Final curtain call for Theatre Council director

At the end of this year, Dr. James McGlone, a professor in the department of communication, will retire from the University.

McGlone, a native of Boonton, N.J., has called Seton Hall home for roughly 49 years after he first graduated from the university in 1954 and then returned in 1965.

Over those 49 years, McGlone has served not only as a professor of communication, but also as the director of Theatre Council alongside Deirdre Yates.

In addition, McGlone is the artistic director of the Celtic Theatre Company, which has been based out of Seton Hall University for nearly 30 years.

In these positions, McGlone has overseen the production of over 100 plays, ranging from smaller titles to those of William Shakespeare and Irish playwrights T.C. Murray and John B. Keane.

McGlone’s final play at Seton Hall will add to his diverse repertoire of productions, as he has never previously directed William Shakespeare’s “King Lear.” The play will debut on Oct. 22 in the Theatre-in-the-Round.

As a director, McGlone said he emphasizes to his actors the importance of presence and how that contributes to the overall, interactive experience.

Presence “is everything,” McGlone said. “Nothing is better than presence.”

McGlone said the focus on presence is the major difference not only between live theater and film, but carries over to other methods of communication such as face-to-face conversation and texting.

McGlone also discussed how he has seen the school through many different periods over the years.

“Each generation creates its own stresses, and its own turbulences,” McGlone said.
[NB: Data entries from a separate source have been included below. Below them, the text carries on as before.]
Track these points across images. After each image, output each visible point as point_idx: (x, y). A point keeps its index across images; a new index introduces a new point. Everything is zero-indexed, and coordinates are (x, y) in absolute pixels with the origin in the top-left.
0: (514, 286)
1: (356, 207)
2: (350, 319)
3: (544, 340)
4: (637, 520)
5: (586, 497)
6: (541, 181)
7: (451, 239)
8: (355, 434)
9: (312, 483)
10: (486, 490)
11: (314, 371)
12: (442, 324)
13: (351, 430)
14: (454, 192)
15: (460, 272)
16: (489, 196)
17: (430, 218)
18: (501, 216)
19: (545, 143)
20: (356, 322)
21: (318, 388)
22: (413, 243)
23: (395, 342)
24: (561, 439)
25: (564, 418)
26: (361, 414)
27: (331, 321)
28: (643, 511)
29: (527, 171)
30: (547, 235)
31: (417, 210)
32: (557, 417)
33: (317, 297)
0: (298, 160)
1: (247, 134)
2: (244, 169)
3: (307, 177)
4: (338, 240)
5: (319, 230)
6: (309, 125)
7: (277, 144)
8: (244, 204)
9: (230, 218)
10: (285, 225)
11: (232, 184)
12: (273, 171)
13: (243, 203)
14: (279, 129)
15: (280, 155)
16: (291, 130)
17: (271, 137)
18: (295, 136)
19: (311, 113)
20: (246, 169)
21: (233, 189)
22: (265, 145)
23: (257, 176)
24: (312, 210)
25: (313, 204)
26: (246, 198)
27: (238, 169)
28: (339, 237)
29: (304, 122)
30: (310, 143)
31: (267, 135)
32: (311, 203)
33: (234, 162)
Most notably, McGlone recalled the heated debates following Pope Paul VI’s encyclical, which outlined the stance of the Catholic Church on birth control, and the fallout of the Kent State shootings in May of 1970, which caused Seton Hall to close early without finishing the spring semester.

McGlone will retire from full-time duty at Seton Hall, possibly bringing his Readers’ Theatre, which is focused upon live dramatic readings, to the road.

Over the years at this university, McGlone has developed close friendships with many professors and students, friendships which he said have helped to color his time here.

“I have nothing but gratitude for the time and people I’ve known here,” McGlone said.

Second year graduate student Henry LaGue has performed in twelve plays and numerous stage readings in his six years at the university with McGlone.

“First and foremost, he has a strong dedication to the students,” Lague said.

“He would be doing six or seven shows a year in his fourth decade of work. That is what’s great about him: he has kept students involved. It’s amazing to work with someone who is so dedicated and has so much experience,” he said.

LaGue said that aside from being a professor and director, McGlone has impacted students on the personal level.

“He’s definitely a philosopher, a mentor to people and just really a cool guy,” LaGue said.

“He is someone you can have a real conversation with – that’s definitely something that has never been lacking with him,” he said.

McGlone called his Theater Council students “a great bunch” and said that one of the greatest things about theater is that it brings together individuals “striving for that common goal, (which) is a binding experience.”

In the future, McGlone said he would like to teach apologetics courses part time. For now, he said has no plans “set in stone.”